— start Provided material —

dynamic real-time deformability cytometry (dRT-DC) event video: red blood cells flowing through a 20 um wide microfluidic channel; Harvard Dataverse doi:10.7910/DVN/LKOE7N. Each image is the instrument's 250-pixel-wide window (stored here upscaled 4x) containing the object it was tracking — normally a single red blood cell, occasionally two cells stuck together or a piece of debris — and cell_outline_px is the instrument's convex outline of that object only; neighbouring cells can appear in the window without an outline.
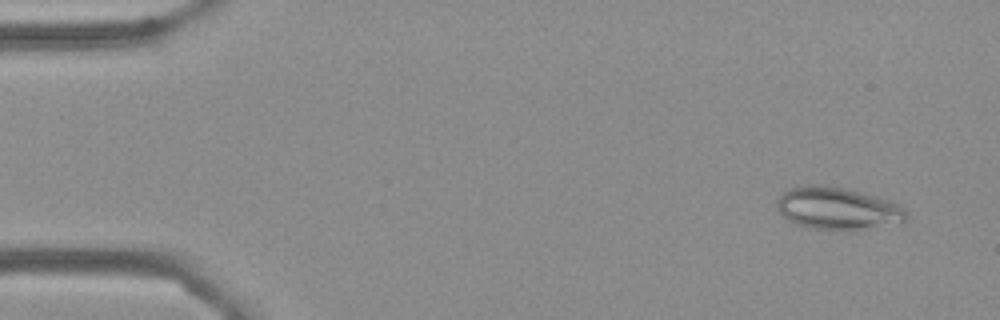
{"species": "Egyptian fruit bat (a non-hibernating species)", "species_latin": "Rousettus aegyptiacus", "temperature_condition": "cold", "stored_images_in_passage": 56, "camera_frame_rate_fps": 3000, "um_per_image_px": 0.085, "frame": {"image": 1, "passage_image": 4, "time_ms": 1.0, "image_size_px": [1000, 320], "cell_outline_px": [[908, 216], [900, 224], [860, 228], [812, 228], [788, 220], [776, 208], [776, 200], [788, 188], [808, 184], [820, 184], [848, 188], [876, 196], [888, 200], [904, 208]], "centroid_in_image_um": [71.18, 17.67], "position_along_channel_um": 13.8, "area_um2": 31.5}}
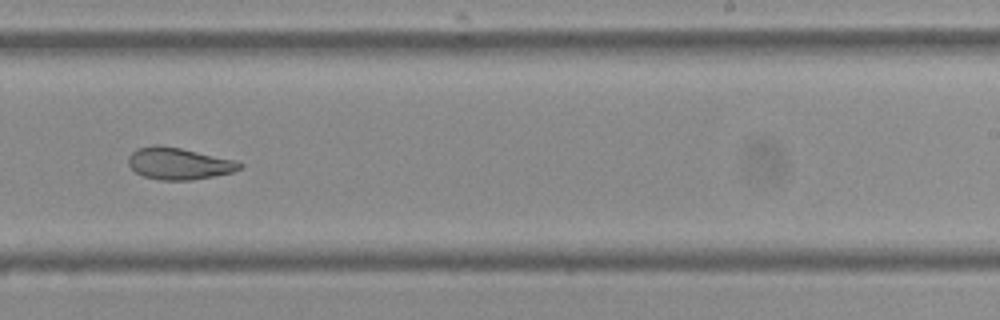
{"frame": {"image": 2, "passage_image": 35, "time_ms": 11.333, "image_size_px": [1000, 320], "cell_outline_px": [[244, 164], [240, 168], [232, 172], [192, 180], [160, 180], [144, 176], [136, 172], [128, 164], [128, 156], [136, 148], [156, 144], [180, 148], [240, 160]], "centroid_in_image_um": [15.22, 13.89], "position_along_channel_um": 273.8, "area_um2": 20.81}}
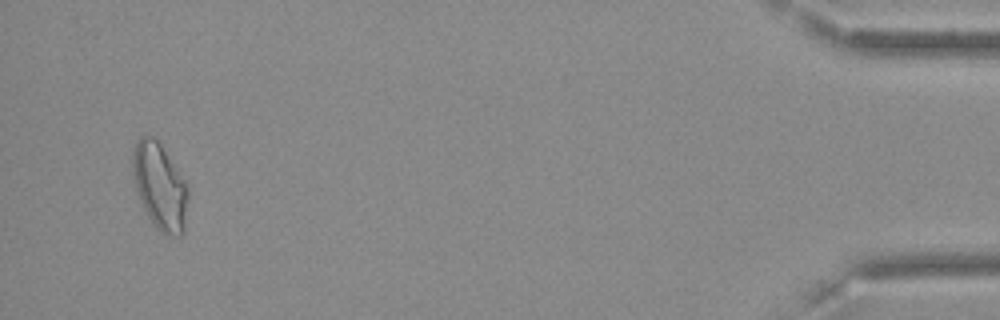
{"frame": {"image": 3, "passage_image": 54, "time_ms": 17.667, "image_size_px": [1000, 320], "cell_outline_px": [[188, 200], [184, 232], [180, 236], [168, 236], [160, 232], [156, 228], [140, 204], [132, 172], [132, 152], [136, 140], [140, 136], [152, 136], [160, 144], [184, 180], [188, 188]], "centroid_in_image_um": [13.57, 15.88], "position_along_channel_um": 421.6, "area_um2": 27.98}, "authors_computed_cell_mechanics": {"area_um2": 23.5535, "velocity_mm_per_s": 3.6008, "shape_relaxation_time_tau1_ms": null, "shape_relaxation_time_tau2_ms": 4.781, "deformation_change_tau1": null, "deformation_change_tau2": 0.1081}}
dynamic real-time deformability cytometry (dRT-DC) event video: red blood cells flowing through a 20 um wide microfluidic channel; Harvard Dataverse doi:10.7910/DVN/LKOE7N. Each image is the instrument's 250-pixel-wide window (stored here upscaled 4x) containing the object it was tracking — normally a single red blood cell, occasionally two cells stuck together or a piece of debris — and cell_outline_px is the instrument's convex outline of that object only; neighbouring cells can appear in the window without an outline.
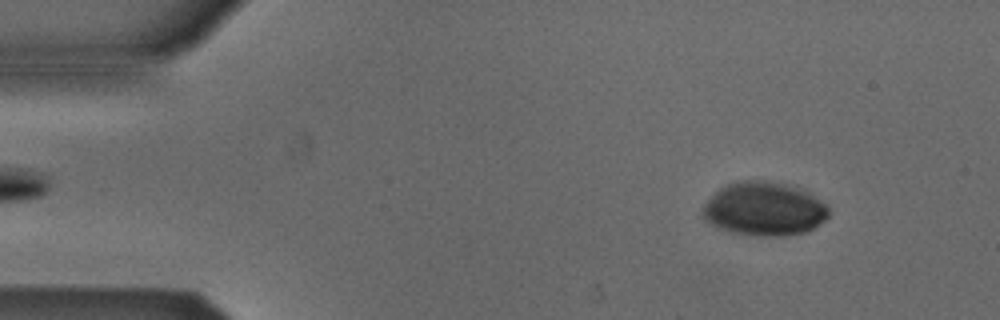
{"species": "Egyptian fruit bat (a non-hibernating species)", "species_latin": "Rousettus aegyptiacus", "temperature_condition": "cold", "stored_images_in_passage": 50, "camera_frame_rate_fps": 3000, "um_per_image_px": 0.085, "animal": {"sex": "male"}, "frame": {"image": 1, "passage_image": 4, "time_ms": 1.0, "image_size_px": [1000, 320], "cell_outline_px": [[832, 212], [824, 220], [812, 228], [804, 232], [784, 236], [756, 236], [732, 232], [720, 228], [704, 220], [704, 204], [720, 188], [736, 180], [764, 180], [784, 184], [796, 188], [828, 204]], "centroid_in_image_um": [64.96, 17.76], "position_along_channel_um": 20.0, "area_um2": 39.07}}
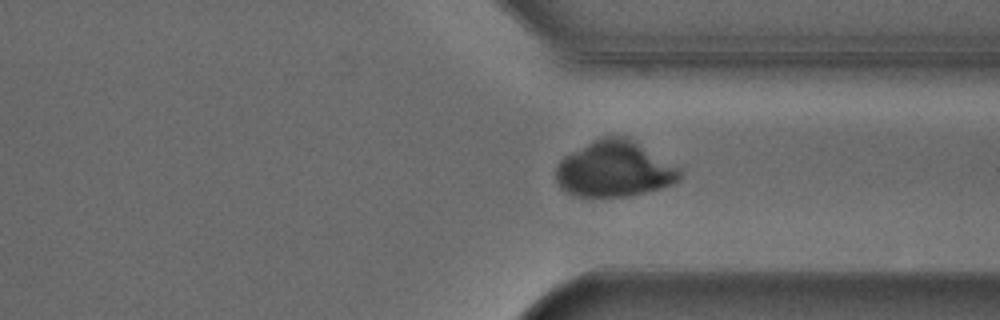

— end Provided material —

(Exercise brief): Print every record above exactly as written, leaving out the pictures.

(Exercise answer):
dynamic real-time deformability cytometry (dRT-DC) event video: red blood cells flowing through a 20 um wide microfluidic channel; Harvard Dataverse doi:10.7910/DVN/LKOE7N. Each image is the instrument's 250-pixel-wide window (stored here upscaled 4x) containing the object it was tracking — normally a single red blood cell, occasionally two cells stuck together or a piece of debris — and cell_outline_px is the instrument's convex outline of that object only; neighbouring cells can appear in the window without an outline.
{"species": "Egyptian fruit bat (a non-hibernating species)", "species_latin": "Rousettus aegyptiacus", "temperature_condition": "cold", "stored_images_in_passage": 56, "camera_frame_rate_fps": 3000, "um_per_image_px": 0.085, "frame": {"image": 1, "passage_image": 4, "time_ms": 1.0, "image_size_px": [1000, 320], "cell_outline_px": [[908, 216], [900, 224], [860, 228], [812, 228], [788, 220], [776, 208], [776, 200], [788, 188], [808, 184], [820, 184], [848, 188], [876, 196], [888, 200], [904, 208]], "centroid_in_image_um": [71.18, 17.67], "position_along_channel_um": 13.8, "area_um2": 31.5}}
{"frame": {"image": 2, "passage_image": 35, "time_ms": 11.333, "image_size_px": [1000, 320], "cell_outline_px": [[244, 164], [240, 168], [232, 172], [192, 180], [160, 180], [144, 176], [136, 172], [128, 164], [128, 156], [136, 148], [156, 144], [180, 148], [240, 160]], "centroid_in_image_um": [15.22, 13.89], "position_along_channel_um": 273.8, "area_um2": 20.81}}
{"frame": {"image": 3, "passage_image": 54, "time_ms": 17.667, "image_size_px": [1000, 320], "cell_outline_px": [[188, 200], [184, 232], [180, 236], [168, 236], [160, 232], [156, 228], [140, 204], [132, 172], [132, 152], [136, 140], [140, 136], [152, 136], [160, 144], [184, 180], [188, 188]], "centroid_in_image_um": [13.57, 15.88], "position_along_channel_um": 421.6, "area_um2": 27.98}, "authors_computed_cell_mechanics": {"area_um2": 23.5535, "velocity_mm_per_s": 3.6008, "shape_relaxation_time_tau1_ms": null, "shape_relaxation_time_tau2_ms": 4.781, "deformation_change_tau1": null, "deformation_change_tau2": 0.1081}}
dynamic real-time deformability cytometry (dRT-DC) event video: red blood cells flowing through a 20 um wide microfluidic channel; Harvard Dataverse doi:10.7910/DVN/LKOE7N. Each image is the instrument's 250-pixel-wide window (stored here upscaled 4x) containing the object it was tracking — normally a single red blood cell, occasionally two cells stuck together or a piece of debris — and cell_outline_px is the instrument's convex outline of that object only; neighbouring cells can appear in the window without an outline.
{"species": "Egyptian fruit bat (a non-hibernating species)", "species_latin": "Rousettus aegyptiacus", "temperature_condition": "cold", "stored_images_in_passage": 50, "camera_frame_rate_fps": 3000, "um_per_image_px": 0.085, "animal": {"sex": "male"}, "frame": {"image": 1, "passage_image": 4, "time_ms": 1.0, "image_size_px": [1000, 320], "cell_outline_px": [[832, 212], [824, 220], [812, 228], [804, 232], [784, 236], [756, 236], [732, 232], [720, 228], [704, 220], [704, 204], [720, 188], [736, 180], [764, 180], [784, 184], [796, 188], [828, 204]], "centroid_in_image_um": [64.96, 17.76], "position_along_channel_um": 20.0, "area_um2": 39.07}}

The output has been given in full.